Bin Packing MDP formulation

The bin packing problem is an example of an infinite horizon MDP. Weights arrive sequentially and must be assigned to one of several bins. Each bin has a maximum capacity (max_bin_size). When a bin’s total weight exceeds this capacity, the overflow weight incurs a cost, and the bin is emptied. The goal is to minimize the total overflow cost over an infinite horizon.

In this problem, weights are revealed one by one according to a probability distribution. Each weight must be immediately assigned to one of the available bins. When a bin exceeds its maximum capacity, any overflow weight incurs a cost proportional to the overflow amount, and the bin is reset to empty. The process continues indefinitely.

Note

This is an infinite horizon MDP, meaning the process continues indefinitely rather than terminating after a fixed number of steps. This contrasts with finite horizon MDPs like the airplane MDP, which has a fixed termination time (day 26).

In infinite horizon MDPs, it is especially important to explicitly track time progression. DynaPlex requires you to manually update context.time_elapsed to track the passage of time. In this bin packing problem, time progresses by one unit each time a new random weight arrives (in the modify_state_with_event function).

The Components of the MDP

  1. States (S): The state consists of: - weight_vector: A NumPy array representing the current weight in each bin - upcoming_weight: The weight that has just arrived and must be assigned - category: The state category (AWAIT_EVENT or AWAIT_ACTION)

  2. Actions (A): The action is to select which bin (0 to number_of_bins-1) to assign the upcoming weight to. All bins are always valid actions. (This is unlike in the Airplane Ticket Selling MDP, where the action space was constrained.).

  3. Randomness/ Events: A new item arrives that will need to be added to a bit. The weight of the item is sampled from a distribution.

  4. Transitions: - When a new weight arrives (event), it is sampled from the weight distribution and stored in upcoming_weight. The state transitions to AWAIT_ACTION, and context.time_elapsed is incremented. - When an action is taken, the weight is added to the selected bin. If the bin overflows, the overflow cost is added to context.cumulative_cost, and the bin is reset to empty. The state transitions back to AWAIT_EVENT.

  5. Costs (C): The cost is the overflow amount when a bin exceeds its capacity.

Note

Time Tracking in Infinite Horizon MDPs:

Unlike finite horizon MDPs where time is naturally bounded, infinite horizon MDPs require explicit time tracking. In DynaPlex, you must manually increment context.time_elapsed to track the progression of time.

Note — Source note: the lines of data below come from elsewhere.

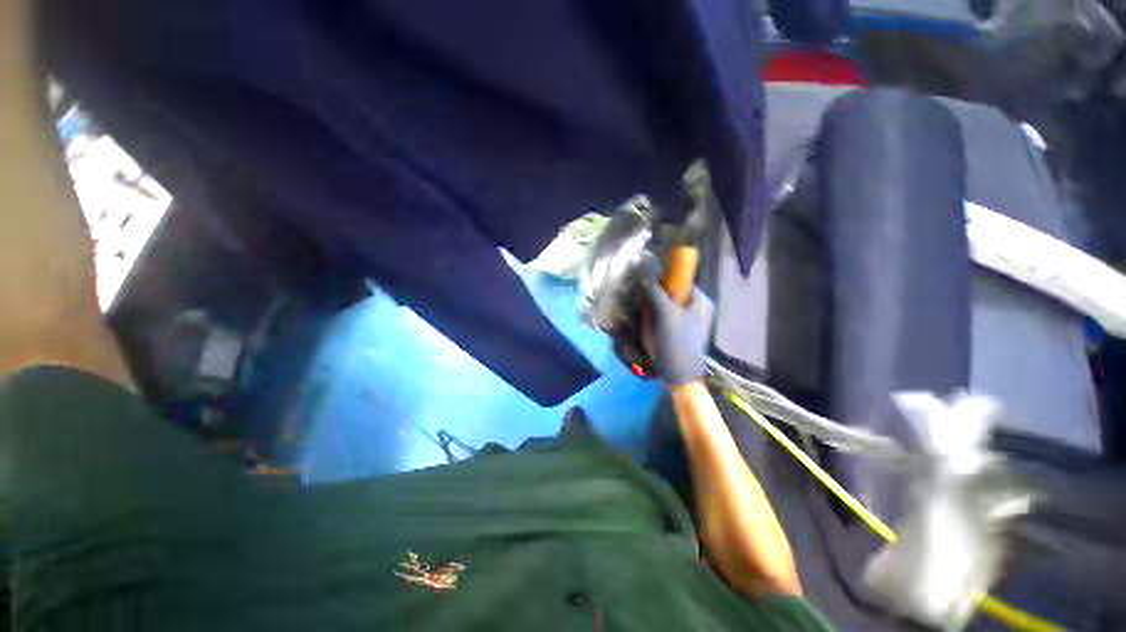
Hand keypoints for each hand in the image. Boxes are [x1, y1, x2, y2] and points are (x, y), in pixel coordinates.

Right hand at [643, 282, 713, 385]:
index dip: (663, 280)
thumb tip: (644, 278)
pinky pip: (665, 318)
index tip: (648, 288)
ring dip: (654, 309)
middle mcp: (697, 308)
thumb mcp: (664, 313)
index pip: (680, 279)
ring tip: (647, 320)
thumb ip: (655, 292)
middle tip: (646, 306)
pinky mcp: (680, 332)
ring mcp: (689, 321)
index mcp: (700, 301)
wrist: (679, 375)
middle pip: (672, 293)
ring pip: (666, 306)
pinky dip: (656, 320)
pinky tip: (650, 329)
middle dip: (656, 298)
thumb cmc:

This is essential for:

  • Algorithms that need to know how many steps have elapsed

  • Stopping criteria for training or evaluation

In this bin packing problem, time advances by one unit each time a new weight arrives, which happens in the modify_state_with_event function: context.time_elapsed += 1.

Policy

This MDP example includes two simple heuristic policies:

  1. LowestWeightPolicy: Always assigns the incoming weight to the bin with the lowest current weight. This is a greedy strategy that tries to balance the load across bins.

  2. FirstFitPolicy: Assigns the weight to the first bin that can accommodate it without overflow. If no bin can accommodate it without overflow, it assigns to the first bin. This is a common heuristic in bin packing problems.